In viaggio con il Boomernauta: tra distopia del presente e rivoluzione dell’immaginario

Perché è più facile immaginare la fine del mondo che la fine del capitalismo? Così, almeno, secondo la nota provocazione attribuita a Frederic Jameson, e resa famosa da Mark Fisher. Davvero, il sistema esistente, il capitalismo – il cui effetto di realtà sul mondo del vivente, sulla sua riproduzione materiale, non consente di immaginare un’alternativa – è il solo orizzonte di senso possibile entro cui pensare la convivenza?

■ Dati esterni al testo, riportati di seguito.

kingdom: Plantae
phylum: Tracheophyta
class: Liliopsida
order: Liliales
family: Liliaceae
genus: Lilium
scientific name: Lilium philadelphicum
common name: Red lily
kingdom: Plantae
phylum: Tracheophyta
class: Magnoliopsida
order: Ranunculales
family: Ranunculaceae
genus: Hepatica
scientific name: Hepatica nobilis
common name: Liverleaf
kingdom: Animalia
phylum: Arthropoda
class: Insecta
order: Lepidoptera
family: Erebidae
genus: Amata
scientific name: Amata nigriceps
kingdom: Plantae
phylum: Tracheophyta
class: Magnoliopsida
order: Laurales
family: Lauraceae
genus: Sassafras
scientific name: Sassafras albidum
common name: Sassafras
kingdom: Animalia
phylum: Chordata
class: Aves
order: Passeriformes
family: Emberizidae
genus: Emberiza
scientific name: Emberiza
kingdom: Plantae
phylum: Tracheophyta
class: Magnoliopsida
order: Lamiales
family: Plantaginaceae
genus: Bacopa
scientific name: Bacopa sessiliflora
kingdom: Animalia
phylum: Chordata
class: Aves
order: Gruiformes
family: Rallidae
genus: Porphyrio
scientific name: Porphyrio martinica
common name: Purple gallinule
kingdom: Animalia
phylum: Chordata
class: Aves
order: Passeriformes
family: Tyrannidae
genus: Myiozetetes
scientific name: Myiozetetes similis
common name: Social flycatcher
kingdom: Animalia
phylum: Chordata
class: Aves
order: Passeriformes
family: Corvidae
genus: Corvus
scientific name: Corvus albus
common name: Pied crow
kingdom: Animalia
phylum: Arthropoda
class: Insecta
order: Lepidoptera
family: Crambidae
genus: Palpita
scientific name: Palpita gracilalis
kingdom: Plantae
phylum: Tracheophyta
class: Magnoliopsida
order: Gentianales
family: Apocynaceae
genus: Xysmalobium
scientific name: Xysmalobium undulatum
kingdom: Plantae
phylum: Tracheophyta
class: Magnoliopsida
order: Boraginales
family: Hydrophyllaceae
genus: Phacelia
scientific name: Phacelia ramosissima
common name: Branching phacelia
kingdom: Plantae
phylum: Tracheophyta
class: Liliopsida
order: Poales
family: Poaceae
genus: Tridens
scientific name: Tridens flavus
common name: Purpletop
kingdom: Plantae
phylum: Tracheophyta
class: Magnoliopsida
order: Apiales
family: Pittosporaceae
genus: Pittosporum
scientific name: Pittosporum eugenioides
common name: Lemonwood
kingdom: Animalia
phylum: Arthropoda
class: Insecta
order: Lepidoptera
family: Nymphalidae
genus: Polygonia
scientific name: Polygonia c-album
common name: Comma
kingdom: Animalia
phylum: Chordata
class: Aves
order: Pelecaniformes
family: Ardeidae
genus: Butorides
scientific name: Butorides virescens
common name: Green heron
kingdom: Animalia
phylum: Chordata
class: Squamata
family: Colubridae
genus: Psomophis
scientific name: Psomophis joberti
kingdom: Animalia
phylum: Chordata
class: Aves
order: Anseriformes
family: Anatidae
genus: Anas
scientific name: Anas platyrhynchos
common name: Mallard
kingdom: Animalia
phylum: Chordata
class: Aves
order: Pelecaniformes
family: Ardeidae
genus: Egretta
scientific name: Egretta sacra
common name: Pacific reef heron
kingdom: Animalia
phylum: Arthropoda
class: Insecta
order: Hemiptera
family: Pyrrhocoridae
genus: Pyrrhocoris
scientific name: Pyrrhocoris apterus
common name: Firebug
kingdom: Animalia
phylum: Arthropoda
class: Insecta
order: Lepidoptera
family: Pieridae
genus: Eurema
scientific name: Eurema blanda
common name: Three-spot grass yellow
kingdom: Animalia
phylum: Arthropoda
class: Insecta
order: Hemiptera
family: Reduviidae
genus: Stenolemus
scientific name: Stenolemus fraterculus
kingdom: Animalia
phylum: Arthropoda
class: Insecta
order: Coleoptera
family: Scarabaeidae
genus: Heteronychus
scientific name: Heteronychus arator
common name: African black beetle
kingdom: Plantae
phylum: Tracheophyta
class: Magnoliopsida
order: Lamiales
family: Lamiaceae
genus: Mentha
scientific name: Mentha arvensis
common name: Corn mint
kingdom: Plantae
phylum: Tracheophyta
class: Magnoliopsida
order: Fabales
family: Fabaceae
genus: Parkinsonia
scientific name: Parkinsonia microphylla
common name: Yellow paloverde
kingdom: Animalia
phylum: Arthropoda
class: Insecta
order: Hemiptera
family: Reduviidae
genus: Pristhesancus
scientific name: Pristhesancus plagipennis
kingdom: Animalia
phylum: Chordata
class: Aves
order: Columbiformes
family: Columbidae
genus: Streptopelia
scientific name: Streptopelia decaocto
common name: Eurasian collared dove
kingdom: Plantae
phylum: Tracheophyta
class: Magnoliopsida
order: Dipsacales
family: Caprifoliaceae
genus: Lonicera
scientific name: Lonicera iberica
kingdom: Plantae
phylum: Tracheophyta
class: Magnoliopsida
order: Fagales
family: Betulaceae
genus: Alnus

Cosa succede se al presente si applica un processo potente di immaginazione? A introdurci in questa dimensione immaginativa, il Boomernauta, un viaggiatore del tempo, proiettato nel futuro da un anatema (“Ok boomer!”) lanciato da un “strega millennial”. E grazie al resoconto – una fabula speculativa, termine preso in prestito da Donna Haraway – di un viaggio futuribile, che ne ha fatto a tavola Giorgio Griziotti, è stato possibile gettare uno sguardo su scenari di un futuro distopico che è già il nostro presente: il governo tecnocratico del mondo (la «governance quantistica»), la catastrofe ecologica della biosfera (la «setticemia di Gaia») e l’attivismo resistente di movimenti dal basso (la «sfera autonoma»).

Di fronte a questo scenario di crisi, quale rivoluzione serve? Quale “realtà alternativa” è possibile far emergere a partire dall’esplorazione di «nuovi materialismi» – quale è, ad esempio, l’interpretazione di Karen Barad della fisica quantistica? A partire, cioè, da un nuovo “immaginario”, che ci abiliti a pensare, in chiave non antropocentrica, la condizione di possibilità, l’interfaccia, che connette “umano” e “non-umano”, “vivente” e “non-vivente”, a pensare cioè la materialità della convivenza, dell’interdipendenza reciproca, che a sua volta è ciò che ci abilita a stare in un mondo.